The universe is fractal, argued Stephen Wolfram in A New Kind of Science, replicating patterns with minor variants, endlessly and forever, and here's an example of Wolfram's argument in motion.
And the fractal found itself, recognized itself, and created something useful, something vaguely human, while not being human at all.
Why it matters here
Computer users are the people who have perhaps been living inside externalized cognition the longest. Spellcheckers, grammar checkers, IDEs, automated documentation, intellisense, Stack Overflow, Quora, Freshmeat, Slashdot, package ecosystems that mean you often don't know what's inside the box you're depending on (occasionally to great harm, as leftpad and other packages have been used to break quite a few things)...
The question of what you actually own - what you've genuinely learned versus what you've successfully outsourced - has been live in software culture for years. It predates the current definition of AI - the LLMs are only the latest iteration in a stream of assistance going back to the first assemblers.

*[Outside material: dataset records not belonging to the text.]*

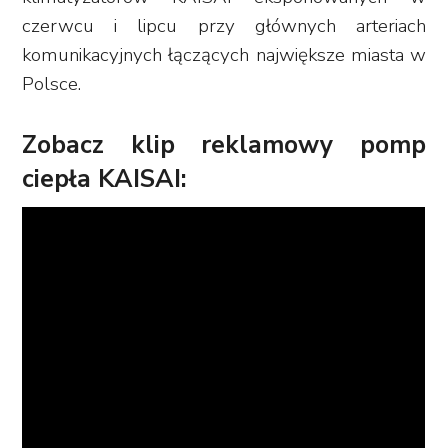
czerwcu i lipcu przy głównych arteriach
komunikacyjnych łączących największe miasta w
Polsce.
Zobacz klip reklamowy pomp
ciepła KAISAI:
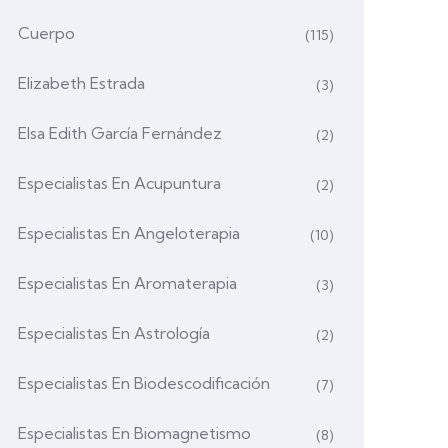
Cuerpo
(115)
Elizabeth Estrada
(3)
Elsa Edith García Fernández
(2)
Especialistas En Acupuntura
(2)
Especialistas En Angeloterapia
(10)
Especialistas En Aromaterapia
(3)
Especialistas En Astrología
(2)
Especialistas En Biodescodificación
(7)
Especialistas En Biomagnetismo
(8)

What AI adds is scale and fluency. The assistance is no longer about finding answers; it's about generating them on demand, in your idiom, for your specific context. The feedback loop between confusion and resolution has shortened to seconds on demand and at cost.
The piece's argument - that confusion before a breakthrough is a mechanism, not a malfunction - applies with particular sharpness to technical learning. The moment of not-quite-understanding a thing, before you understand it, is where retention and depth actually happen. You don't understand when you're right, if you have no concept of being wrong. This is also exactly what most AI tooling is optimized to eliminate.

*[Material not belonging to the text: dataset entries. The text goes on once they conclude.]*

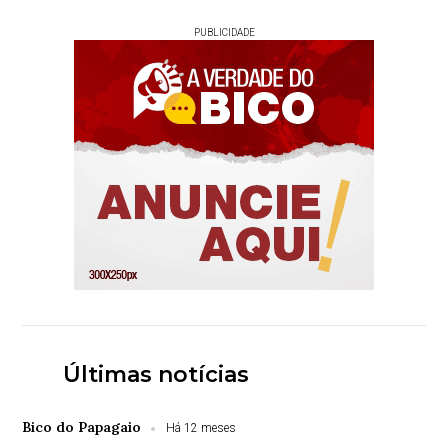
PUBLICIDADE
Últimas notícias
Bico do Papagaio
Há 12 meses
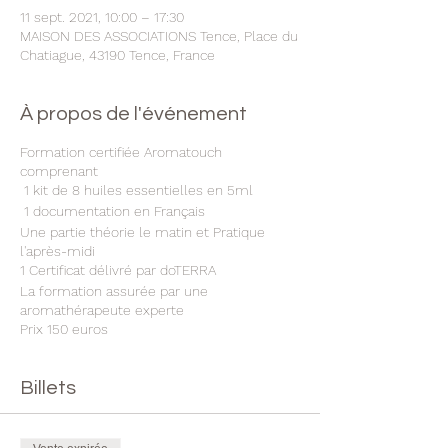
11 sept. 2021, 10:00 – 17:30
MAISON DES ASSOCIATIONS Tence, Place du
Chatiague, 43190 Tence, France
À propos de l'événement
Formation certifiée Aromatouch
comprenant
1 kit de 8 huiles essentielles en 5ml
1 documentation en Français
Une partie théorie le matin et Pratique
l'après-midi
1 Certificat délivré par doTERRA
La formation assurée par une
aromathérapeute experte
Prix 150 euros
Plus d'informations sur
www.quintessentielles.com
Billets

This isn't an argument against using the tools. It's an argument for noticing what you're doing when you use them.
And if you're wondering if an AI assisted writing this... well... I would think so, considering it's literally quoting an AI rather heavily.
dreamreal at April 1, 2026
It's hard to tell. I think future training's going to look a lot like what we have now, just with fewer em-dashes, since people think that's a "tell" for AI contributions.
And Hollywood is a giant LLM. Have you never watched Hallmark movies? I want to submit scripts to Hallmark generated by a Clojure program; it'd be easy to write and be indistinguishable from what they push out year after year after year.